# Sequential Limit Question

• Oct 14th 2010, 05:53 PM
Sequential Limit Question
I'm not entirely sure what cateogry this question falls under I got it in my Probability class and for some reason none of us can answer it lol. Any help would be greatly appreciated

If b is a positive integer n, such that 1/(2^(n-1)) < b?
• Oct 14th 2010, 07:20 PM
tonio
Quote:

I'm not entirely sure what cateogry this question falls under I got it in my Probability class and for some reason none of us can answer it lol. Any help would be greatly appreciated

If b is a positive integer n, such that 1/(2^(n-1)) < b?

Try again: there is no question here.

Tonio
• Oct 14th 2010, 08:07 PM
Well my Professor was asking questions like can you give a number where this inequality is true.
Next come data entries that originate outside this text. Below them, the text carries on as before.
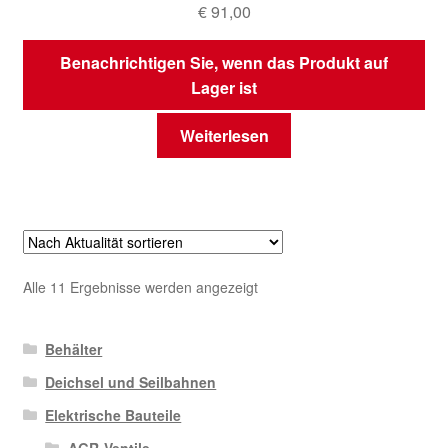
€
91,00
Benachrichtigen Sie, wenn das Produkt auf
Lager ist
Weiterlesen
Nach
Alle 11 Ergebnisse werden angezeigt
Aktualität
sortiert
Behälter
Deichsel und Seilbahnen
Elektrische Bauteile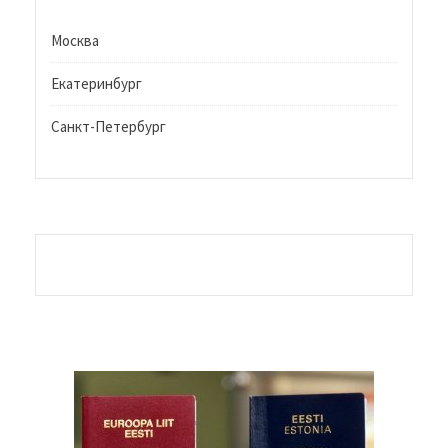
Москва
Екатеринбург
Санкт-Петербург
That's the best I can explain it?

Or maybe he was asking If b is a positive integer, give an n such that 1/(2^(n-1)) < b?

He was talking about proving the solution but the question he made us write down the one I wrote I don't understand at all.

Actually he may have asked...... Is it that for any real b there is an integer n such that 1/2^{n-1}
• Oct 15th 2010, 02:37 AM
HallsofIvy
Quote:

"Given a positive integer b, find an integer n such that $\displaystyle \frac{1}{2^{n-1}}< b$"?
This inequality is the same as asking for n such that $\displaystyle b< 2^{n-1}$. Since the logarithm is an increasing function, log(b)< log(2^{n-1}= (n-1) log(2). Since log(2) is positive (for positive base) $\displaystyle \frac{log(b)}{log(2)}< n-1$, $\displaystyle n> \frac{log(b)}{log(2)}$.